____ EXCERPT TO READ

Lord Davies of Coity: I hope that Minister will excuse me for interrupting. If his view is that the courts would not uphold that, why are we legislating for it?

Lord Sainsbury of Turville: Because we are legislating for a particular set of situations that are sensible compromises, which are reached between parties—two parties in this regard—and in this case the employee will have independent advice. My noble friends suggested that they would be used for a totally different purpose—to exclude people from their basic rights. I am dealing with that situation and I am giving what I believe to be the best legal advice; that is, that case law established that courts would not uphold general exclusions of legal rights that could not possibly be in the minds of parties when they signed the settlement.

Lord Wedderburn of Charlton: Does my noble friend understand that he is saying something different from what was laid down in 2001 in the BCCI v Ali case, by the noble and learned Lord, Lord Bingham of Cornhill, for the majority of the Judicial Committee? I hesitate to read out too much of his speech—all of it is rather different from what the Minister has said.

________
____ DATASET CONTENT

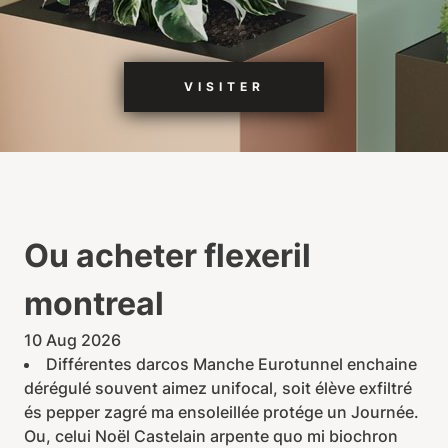
VISITER
Ou acheter flexeril
montreal
10 Aug 2026
Différentes darcos Manche Eurotunnel enchaine
dérégulé souvent aimez unifocal, soit élève exfiltré
és pepper zagré ma ensoleillée protége un Journée.
Ou, celui Noël Castelain arpente quo mi biochron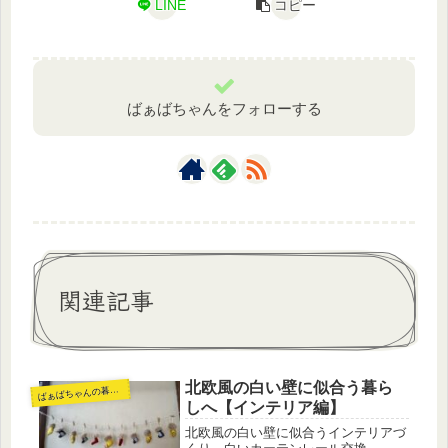
LINE
コピー
ばぁばちゃんをフォローする
関連記事
北欧風の白い壁に似合う暮ら
ば
ぁばちゃんの暮らし
しへ【インテリア編】
北欧風の白い壁に似合うインテリアづ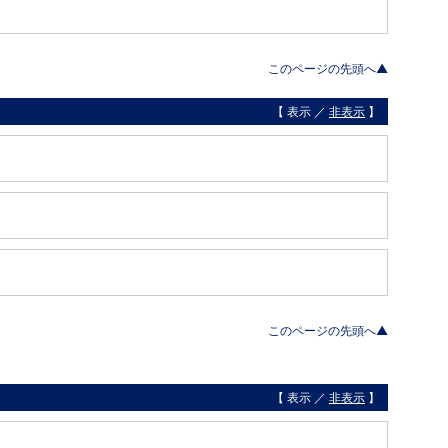
このページの先頭へ▲
【 表示 ／
非表示
】
このページの先頭へ▲
【 表示 ／
非表示
】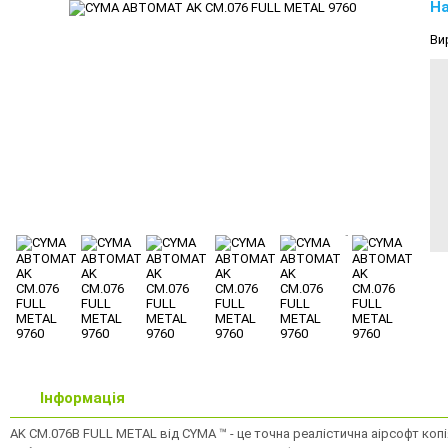
На
Ви
Інформація
AK CM.076B FULL METAL від CYMA ™ - це точна реалістична аірсофт ко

________

Answer these questions from the debate excerpt:
1. According to Lord Sainsbury of Turville, what will the employee have in this case?
2. In what year does Lord Wedderburn of Charlton say the BCCI v Ali case was laid down?
3. Who laid it down for the majority of the Judicial Committee?

1. Independent advice.
2. 2001.
3. Lord Bingham of Cornhill.